**Activity:**
Extract from the entries below, exactly as given, only the lines from the line containing "left shoulder: (803, 354)" to the line containing "right wrist: (858, 673)", both lines included.

============================================================

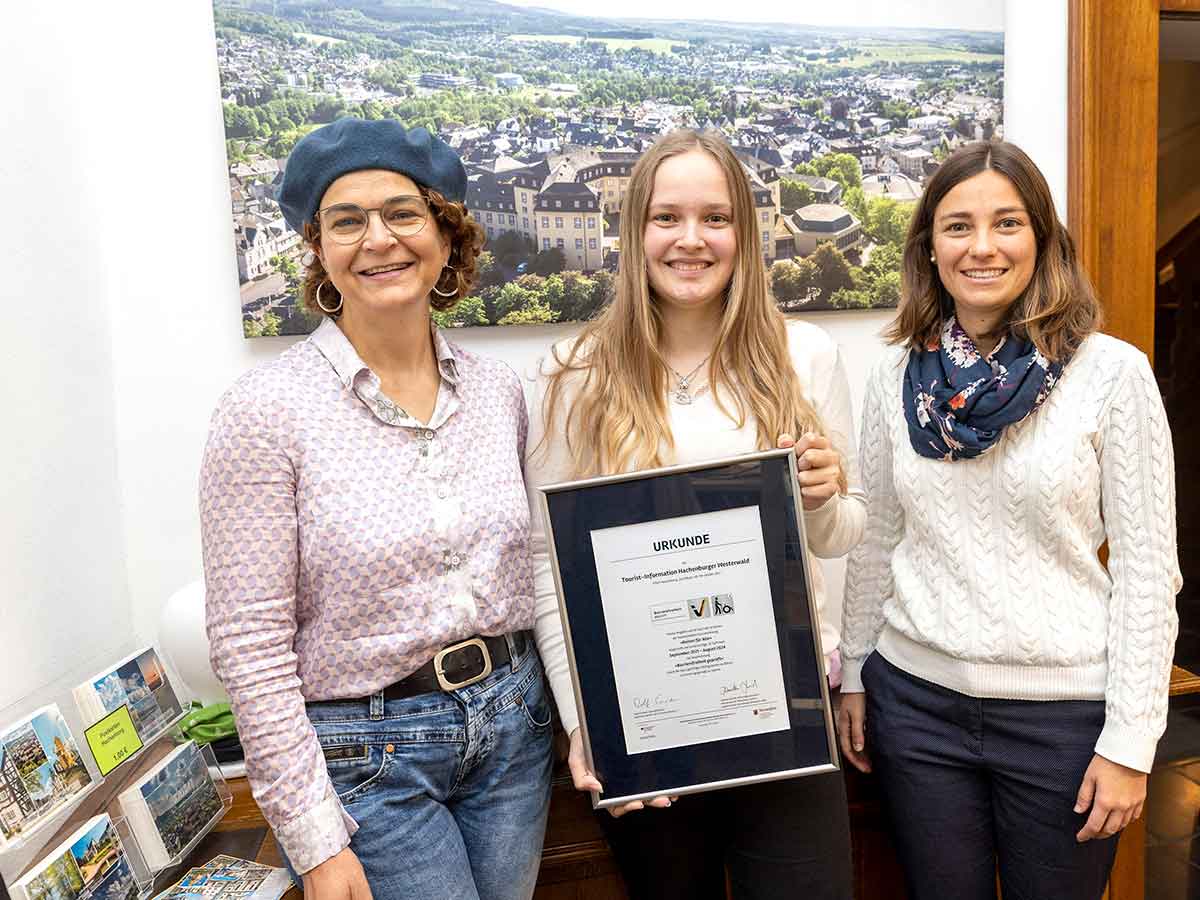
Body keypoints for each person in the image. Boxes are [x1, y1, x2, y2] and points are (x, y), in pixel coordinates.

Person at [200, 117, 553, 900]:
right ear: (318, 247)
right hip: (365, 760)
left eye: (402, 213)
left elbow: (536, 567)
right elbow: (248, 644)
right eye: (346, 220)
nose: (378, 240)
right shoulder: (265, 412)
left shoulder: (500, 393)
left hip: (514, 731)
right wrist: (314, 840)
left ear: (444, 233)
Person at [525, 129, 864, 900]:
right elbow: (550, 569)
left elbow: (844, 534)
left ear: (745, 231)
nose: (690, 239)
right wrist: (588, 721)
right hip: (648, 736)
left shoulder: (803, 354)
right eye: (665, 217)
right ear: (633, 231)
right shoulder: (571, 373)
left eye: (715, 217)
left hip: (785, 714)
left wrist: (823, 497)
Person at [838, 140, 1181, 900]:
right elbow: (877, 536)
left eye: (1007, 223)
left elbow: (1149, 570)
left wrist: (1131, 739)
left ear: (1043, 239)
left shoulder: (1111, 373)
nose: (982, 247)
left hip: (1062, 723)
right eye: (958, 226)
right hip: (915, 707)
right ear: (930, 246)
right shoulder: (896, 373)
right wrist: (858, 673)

============================================================

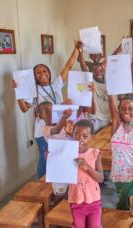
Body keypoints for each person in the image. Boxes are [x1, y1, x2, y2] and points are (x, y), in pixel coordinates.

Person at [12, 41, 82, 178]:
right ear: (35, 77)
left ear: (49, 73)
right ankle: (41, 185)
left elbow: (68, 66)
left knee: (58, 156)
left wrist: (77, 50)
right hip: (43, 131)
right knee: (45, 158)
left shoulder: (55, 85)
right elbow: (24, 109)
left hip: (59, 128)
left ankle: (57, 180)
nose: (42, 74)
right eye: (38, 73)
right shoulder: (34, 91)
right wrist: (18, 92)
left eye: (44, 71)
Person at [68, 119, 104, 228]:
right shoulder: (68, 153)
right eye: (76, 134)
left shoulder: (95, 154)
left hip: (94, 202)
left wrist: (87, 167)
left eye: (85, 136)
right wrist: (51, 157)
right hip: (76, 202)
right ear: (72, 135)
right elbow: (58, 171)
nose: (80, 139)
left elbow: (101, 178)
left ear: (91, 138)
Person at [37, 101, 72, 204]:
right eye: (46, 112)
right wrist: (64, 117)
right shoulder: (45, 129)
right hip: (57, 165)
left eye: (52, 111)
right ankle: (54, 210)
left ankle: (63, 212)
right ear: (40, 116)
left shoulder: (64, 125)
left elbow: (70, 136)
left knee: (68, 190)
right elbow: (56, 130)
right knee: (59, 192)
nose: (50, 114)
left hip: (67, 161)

============================================================

**Output below:**
left shoulder: (803, 354)
right eye: (665, 217)
right ear: (633, 231)
right shoulder: (571, 373)
left eye: (715, 217)
left hip: (785, 714)
left wrist: (823, 497)
Person at [838, 140, 1181, 900]:
right elbow: (877, 536)
left eye: (1007, 223)
left elbow: (1149, 570)
left wrist: (1131, 739)
left ear: (1043, 239)
left shoulder: (1111, 373)
nose: (982, 247)
left hip: (1062, 723)
right eye: (958, 226)
right hip: (915, 707)
right ear: (930, 246)
right shoulder: (896, 373)
right wrist: (858, 673)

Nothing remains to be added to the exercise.